One way of stemming the drain on public resources by the police pension scheme is to fund police pensions. Police pensions have been unfunded since the first Police Pensions Act in 1890. Uniformed officers in the police and fire services are not covered by the Local Government Pensions Scheme (LGPS). Instead they are covered by a scheme where pensions payments are funded on a pay-as-you- go (PAYG) basis. Police pensions are funded from the contributions of serving officers (now 11% of pay) and the annual revenues of police authorities.
The effect of this on public service pensions is considerable. Projections by the Audit Commission suggest that by 2008 one quarter of the fire service budget could be consumed by employers’ pension fund contributions. A comparable figure for the police would be between 15% and 20%.
The main objection to funding is the immediate cost of covering liabilities. The GAD has estimated that setting up a fully funded police pensions scheme across the board would cost about £25bn. However, ACPO and the APA believe that in the long term this is only option. They say that the government should at some point be prepared to introduce a new, properly funded, scheme for new recruits.
Yet the high costs of the police pension scheme are not simply due to the fact that there is no fund. The problem is the overall generosity of the scheme. The Home Office is now looking at a scheme designed to encourage officers to continue in service beyond 30 years. Subject to Treasury approval, the next step will be to set up a pilot scheme in at least one police force as soon as possible to identify likely take-up and to establish the business case for rolling the scheme out across the UK from April 2003 onwards.

The other strategy is to improve the management of ill health. The PNB has agreed on three principal objectives in this area:
q to ensure that personnel practices in forces and the pensions regulations combine to ensure that fair and effective decisions are taken on poor attendance and ill-health retirements;
q to ensure that, where possible, police officers are rehabilitated for duty rather than retired on ill-health grounds;
q to ensure that there is greater consistency in decision-making practice between forces?
This year a working party of the PNB will draw up detailed amendments and additions to regulations to meet these objectives.
There are precedents for this. The UK government is looking with interest at what has happened in other countries.

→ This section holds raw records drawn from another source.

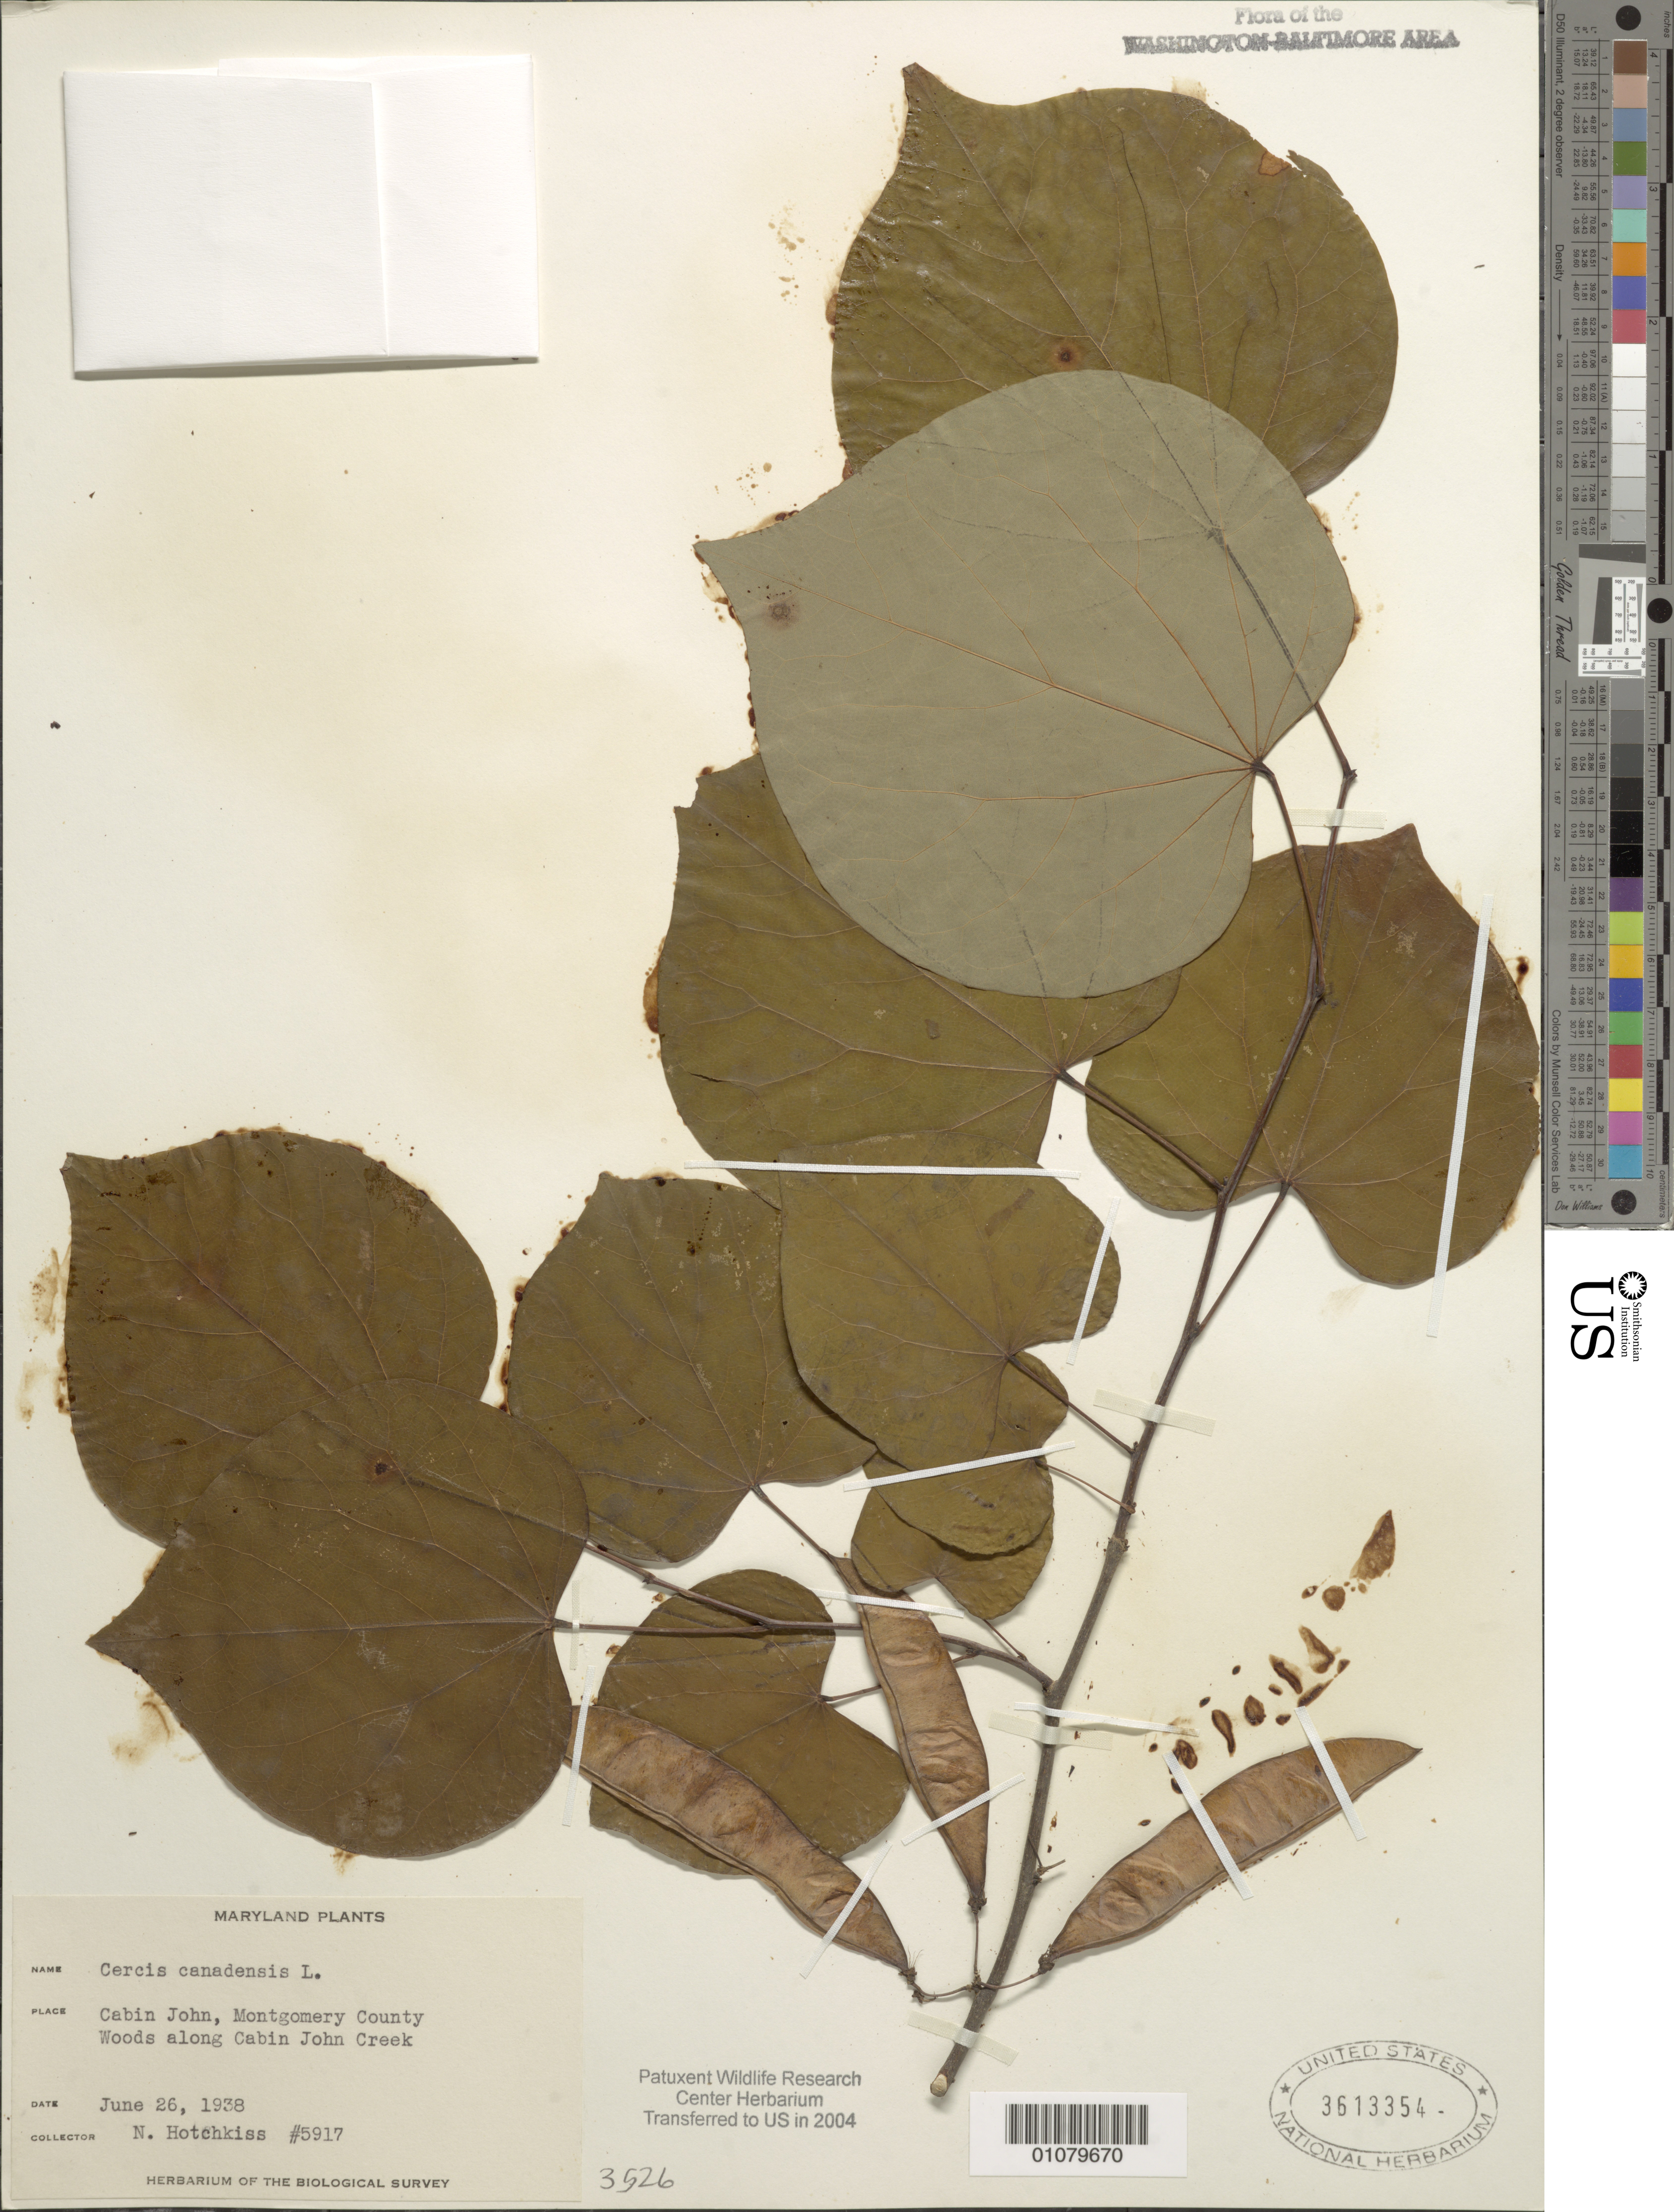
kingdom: Plantae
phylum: Tracheophyta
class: Magnoliopsida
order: Fabales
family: Fabaceae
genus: Cercis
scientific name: Cercis canadensis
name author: L.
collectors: N. Hotchkiss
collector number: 5917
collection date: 1938-06-26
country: United States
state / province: Maryland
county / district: Montgomery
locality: Cabin John.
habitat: Woods along Cabin John Creek.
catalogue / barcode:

In Bavaria, notably, the police authority has reduced the rate of early retirement among police from 58% in 1990 to less than 13% in 2000. This has been achieved through a combination of health screening before appointment, health promotion schemes, health provision, and permanent redeployment to other duties and post-retirement monitoring. Similar schemes operate in Australia, Canada and the Netherlands.
The Home Office also says it plans to introduce a national occupational health strategy for the police service later this year, to help forces to manage cases of ill-health more effectively.
The government hopes that the combined effect of these initiatives will check, if not reverse, the hitherto inexorable rise in medical retirement costs in Britain’s police forces.